Diabetes drug potentially staves off Parkinson’s symptoms
Individuals with Parkinson’s disease of moderate severity experienced improvement in motor symptoms following 48 weeks of treatment with the glucagon-like peptide-1 (GLP-1) receptor agonist exenatide, according to results of a small study.
“This is a very promising finding, as the drug holds potential to affect the course of the disease itself, and not merely the symptoms,” said study senior author Professor Thomas Foltynie from the University College London (UCL) Institute of Neurology, London, UK.
“This is the strongest evidence we have so far that a drug could do more than provide symptom relief for Parkinson’s disease,” he said.
In this single-centre, double-blind trial, 62 patients with moderate Parkinson’s disease were randomized to self-administer once-weekly subcutaneous doses of exenatide (2 mg, n=32, mean age 61.6 years) or placebo (n=30, mean age 57.8 years) in addition to their regular medications for 48 weeks, followed by 12 weeks off-medication.
At 60 weeks, patients on exenatide demonstrated an improvement in motor scores signified by a 1.0-point improvement on part 3 of the MDS-UPDRS* compared with a 2.1-point worsening of symptoms experienced by patients on placebo (adjusted mean difference, -3.5 points, 95 percent confidence interval, -6.7 to -0.3; p=0.0318). [Lancet 2017;doi:10.1016/S0140-6736(17)31585-4]
At 48 weeks, patients on placebo experienced a 1.7-point deterioration while those on exenatide experienced a 2.3-point improvement in MDS-UPDRS (between-group difference, -4.3 points; p=0.0026).
On-medication MDS-UPDRS part 1–4 scores were comparable between groups at both 48 and 60 weeks and there was no significant between-group difference pertaining to cognition, mood, dyskinesia, nonmotor symptoms, or quality of life.

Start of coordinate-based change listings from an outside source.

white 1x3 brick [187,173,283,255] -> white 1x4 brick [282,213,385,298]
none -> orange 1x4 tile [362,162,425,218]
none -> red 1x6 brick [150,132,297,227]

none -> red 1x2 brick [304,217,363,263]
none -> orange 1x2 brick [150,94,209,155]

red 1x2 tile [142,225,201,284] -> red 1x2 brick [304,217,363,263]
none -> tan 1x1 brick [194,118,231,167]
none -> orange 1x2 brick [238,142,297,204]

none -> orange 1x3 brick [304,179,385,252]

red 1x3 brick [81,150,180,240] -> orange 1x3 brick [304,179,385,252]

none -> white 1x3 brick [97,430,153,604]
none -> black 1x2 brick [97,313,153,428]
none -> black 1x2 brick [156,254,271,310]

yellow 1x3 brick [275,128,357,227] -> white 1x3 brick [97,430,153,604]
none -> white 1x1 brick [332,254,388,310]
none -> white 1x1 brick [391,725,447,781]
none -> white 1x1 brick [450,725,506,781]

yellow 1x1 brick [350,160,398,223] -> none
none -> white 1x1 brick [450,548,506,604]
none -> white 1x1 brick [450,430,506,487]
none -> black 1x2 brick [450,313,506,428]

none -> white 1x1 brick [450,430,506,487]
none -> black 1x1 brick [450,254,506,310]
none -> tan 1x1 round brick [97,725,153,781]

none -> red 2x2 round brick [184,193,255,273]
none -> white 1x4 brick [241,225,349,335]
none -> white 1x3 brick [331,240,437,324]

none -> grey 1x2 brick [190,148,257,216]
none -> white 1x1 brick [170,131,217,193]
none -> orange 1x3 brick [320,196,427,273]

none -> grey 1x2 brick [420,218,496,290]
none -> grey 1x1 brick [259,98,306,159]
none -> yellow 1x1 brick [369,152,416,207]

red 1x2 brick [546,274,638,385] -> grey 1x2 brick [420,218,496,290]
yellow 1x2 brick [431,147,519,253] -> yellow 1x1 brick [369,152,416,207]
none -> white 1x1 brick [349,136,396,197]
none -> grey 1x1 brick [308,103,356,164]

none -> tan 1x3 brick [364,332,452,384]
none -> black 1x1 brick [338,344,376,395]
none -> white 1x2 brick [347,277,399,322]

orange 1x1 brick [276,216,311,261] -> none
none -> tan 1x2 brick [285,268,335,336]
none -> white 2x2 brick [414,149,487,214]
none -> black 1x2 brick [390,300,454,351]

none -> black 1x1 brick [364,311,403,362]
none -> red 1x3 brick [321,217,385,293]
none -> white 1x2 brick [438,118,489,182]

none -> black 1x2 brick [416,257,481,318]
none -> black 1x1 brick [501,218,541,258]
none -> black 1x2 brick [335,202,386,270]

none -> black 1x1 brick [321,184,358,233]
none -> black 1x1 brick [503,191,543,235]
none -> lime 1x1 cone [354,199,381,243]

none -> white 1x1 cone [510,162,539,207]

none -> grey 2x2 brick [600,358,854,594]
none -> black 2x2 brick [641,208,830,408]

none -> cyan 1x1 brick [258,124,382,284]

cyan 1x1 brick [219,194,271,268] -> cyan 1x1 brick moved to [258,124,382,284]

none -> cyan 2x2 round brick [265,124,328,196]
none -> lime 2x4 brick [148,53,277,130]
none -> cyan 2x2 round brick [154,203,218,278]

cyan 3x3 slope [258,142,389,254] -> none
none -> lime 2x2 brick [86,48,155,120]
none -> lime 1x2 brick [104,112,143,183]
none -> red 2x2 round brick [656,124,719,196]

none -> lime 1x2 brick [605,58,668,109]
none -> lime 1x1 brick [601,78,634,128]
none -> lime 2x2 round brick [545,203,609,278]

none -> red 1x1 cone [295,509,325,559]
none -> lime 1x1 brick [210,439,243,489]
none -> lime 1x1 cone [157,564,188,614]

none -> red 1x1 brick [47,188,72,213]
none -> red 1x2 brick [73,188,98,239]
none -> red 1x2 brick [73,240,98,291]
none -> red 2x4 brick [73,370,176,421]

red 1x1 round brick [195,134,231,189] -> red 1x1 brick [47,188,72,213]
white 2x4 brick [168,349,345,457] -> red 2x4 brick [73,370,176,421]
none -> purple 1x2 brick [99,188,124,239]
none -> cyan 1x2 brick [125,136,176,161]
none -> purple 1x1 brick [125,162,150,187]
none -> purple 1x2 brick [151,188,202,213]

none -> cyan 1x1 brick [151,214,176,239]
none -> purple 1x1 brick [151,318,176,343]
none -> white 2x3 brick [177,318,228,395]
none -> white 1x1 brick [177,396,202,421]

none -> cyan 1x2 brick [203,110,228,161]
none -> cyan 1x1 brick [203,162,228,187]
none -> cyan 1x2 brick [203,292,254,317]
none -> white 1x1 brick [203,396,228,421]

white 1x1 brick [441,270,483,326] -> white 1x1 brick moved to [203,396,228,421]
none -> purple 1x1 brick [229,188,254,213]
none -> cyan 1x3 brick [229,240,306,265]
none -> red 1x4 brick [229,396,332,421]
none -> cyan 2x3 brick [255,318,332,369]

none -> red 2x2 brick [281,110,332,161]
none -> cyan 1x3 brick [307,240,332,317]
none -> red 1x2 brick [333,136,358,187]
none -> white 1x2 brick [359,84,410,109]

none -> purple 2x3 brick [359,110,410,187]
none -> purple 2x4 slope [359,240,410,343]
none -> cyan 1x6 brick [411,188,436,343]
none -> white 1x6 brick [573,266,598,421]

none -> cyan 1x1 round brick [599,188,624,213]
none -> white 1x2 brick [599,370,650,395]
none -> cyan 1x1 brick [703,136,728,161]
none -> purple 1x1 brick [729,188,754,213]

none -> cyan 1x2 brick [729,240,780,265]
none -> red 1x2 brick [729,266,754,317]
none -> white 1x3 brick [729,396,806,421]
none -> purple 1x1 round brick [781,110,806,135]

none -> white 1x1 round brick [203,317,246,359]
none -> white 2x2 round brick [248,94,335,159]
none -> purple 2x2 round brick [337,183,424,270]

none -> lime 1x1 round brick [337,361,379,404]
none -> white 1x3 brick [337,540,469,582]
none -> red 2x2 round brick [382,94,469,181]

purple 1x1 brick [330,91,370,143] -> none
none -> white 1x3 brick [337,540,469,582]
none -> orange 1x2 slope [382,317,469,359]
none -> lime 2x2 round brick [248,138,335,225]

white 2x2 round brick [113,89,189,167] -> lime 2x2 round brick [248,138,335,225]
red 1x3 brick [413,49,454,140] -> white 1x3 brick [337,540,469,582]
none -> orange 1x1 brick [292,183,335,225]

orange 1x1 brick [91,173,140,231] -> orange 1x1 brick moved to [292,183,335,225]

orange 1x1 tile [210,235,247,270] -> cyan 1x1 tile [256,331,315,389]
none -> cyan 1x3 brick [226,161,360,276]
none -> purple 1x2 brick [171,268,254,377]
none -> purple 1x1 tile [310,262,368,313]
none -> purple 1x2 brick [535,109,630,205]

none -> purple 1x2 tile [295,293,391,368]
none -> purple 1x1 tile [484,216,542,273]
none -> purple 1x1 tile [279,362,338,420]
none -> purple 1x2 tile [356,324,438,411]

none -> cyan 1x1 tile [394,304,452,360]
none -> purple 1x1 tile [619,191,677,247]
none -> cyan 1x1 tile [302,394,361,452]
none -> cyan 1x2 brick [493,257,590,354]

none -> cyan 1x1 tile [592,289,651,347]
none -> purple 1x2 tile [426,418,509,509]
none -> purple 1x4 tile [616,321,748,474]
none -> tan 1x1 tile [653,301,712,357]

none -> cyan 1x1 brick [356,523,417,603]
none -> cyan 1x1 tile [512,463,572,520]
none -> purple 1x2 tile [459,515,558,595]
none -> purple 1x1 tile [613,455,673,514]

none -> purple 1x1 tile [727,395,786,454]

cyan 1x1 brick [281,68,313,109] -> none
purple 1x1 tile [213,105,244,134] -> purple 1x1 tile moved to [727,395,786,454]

After adjusting for levodopa equivalent dose (LED) differences from baseline, patients on exenatide had 3.6 and 4.4 points lower MDS-UPDRS part 3 off-medication scores at 60 and 48 weeks, respectively, compared with patients on placebo (p=0.0294 and 0.0023, respectively).
Frequency of adverse events (AEs) was comparable between groups and patients in both groups experienced weight loss (mean reduction of 2.6 vs 0.6 kg in the exenatide vs placebo group at 48 weeks). None of the eight serious AEs reported (six and two in the exenatide and placebo groups, respectively) were deemed study drug-related.
In a commentary, Drs Werner Poewe and Klaus Seppi from Medical University Innsbruck, Innsbruck, Austria cautioned that patients on exenatide were older, had higher MDS-UPDRS part 3 scores, lower LED, and bigger increases in concomitant dopaminergic therapy during the trial compared with those on placebo, all of which could have affected the findings. [Lancet 2017;doi:10.1016/S0140-6736(17)32101-3]
“The 12-week washout period might [also] have been too short to eliminate potentially long-lasting symptomatic effects of exenatide,” they said.
“Whether [exenatide] acts as a novel symptomatic agent, influences compensatory responses or behaviours, or has neuroprotective effects on underlying pathology is unclear … however, these results represent a major new avenue for investigation in the treatment of Parkinson’s disease,” said the researchers, who advocated further study into assessing the potential Parkinson’s disease-modifying effects of exenatide, as well as of other GLP-1 receptor agonists.